To do:
With "optical" as the search word, show every line of the material that has it.

Extracted material:
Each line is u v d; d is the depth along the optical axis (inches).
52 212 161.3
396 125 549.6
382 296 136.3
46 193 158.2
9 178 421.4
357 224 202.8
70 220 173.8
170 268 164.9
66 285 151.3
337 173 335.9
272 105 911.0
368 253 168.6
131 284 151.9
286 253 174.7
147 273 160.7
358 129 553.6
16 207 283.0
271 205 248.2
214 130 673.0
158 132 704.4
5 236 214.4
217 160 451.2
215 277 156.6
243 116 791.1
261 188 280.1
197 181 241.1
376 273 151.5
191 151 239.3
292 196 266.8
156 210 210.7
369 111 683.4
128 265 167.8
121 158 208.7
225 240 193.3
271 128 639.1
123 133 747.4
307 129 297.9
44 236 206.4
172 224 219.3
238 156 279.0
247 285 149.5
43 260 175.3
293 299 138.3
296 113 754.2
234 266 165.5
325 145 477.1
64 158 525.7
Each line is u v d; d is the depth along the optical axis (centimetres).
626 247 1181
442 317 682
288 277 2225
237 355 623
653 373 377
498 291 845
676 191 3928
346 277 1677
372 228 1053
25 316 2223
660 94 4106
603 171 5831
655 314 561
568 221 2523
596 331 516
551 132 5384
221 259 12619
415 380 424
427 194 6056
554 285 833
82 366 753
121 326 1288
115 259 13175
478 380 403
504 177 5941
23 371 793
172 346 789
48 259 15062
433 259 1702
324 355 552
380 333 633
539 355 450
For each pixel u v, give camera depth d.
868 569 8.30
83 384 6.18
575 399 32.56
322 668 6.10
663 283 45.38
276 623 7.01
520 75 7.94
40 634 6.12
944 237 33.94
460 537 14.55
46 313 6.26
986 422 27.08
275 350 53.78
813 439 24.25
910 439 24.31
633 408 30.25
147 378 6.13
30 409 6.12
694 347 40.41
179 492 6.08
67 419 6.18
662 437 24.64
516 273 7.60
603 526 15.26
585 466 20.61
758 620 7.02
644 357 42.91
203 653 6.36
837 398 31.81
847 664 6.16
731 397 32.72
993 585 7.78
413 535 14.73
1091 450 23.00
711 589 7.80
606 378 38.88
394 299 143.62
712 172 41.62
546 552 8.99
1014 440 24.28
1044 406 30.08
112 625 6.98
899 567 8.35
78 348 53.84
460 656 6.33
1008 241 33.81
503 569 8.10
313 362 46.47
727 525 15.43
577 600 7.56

Solution to the exercise:
Each line is u v d; d is the depth along the optical axis (inches).
Each line is u v d; d is the depth along the optical axis (centimetres).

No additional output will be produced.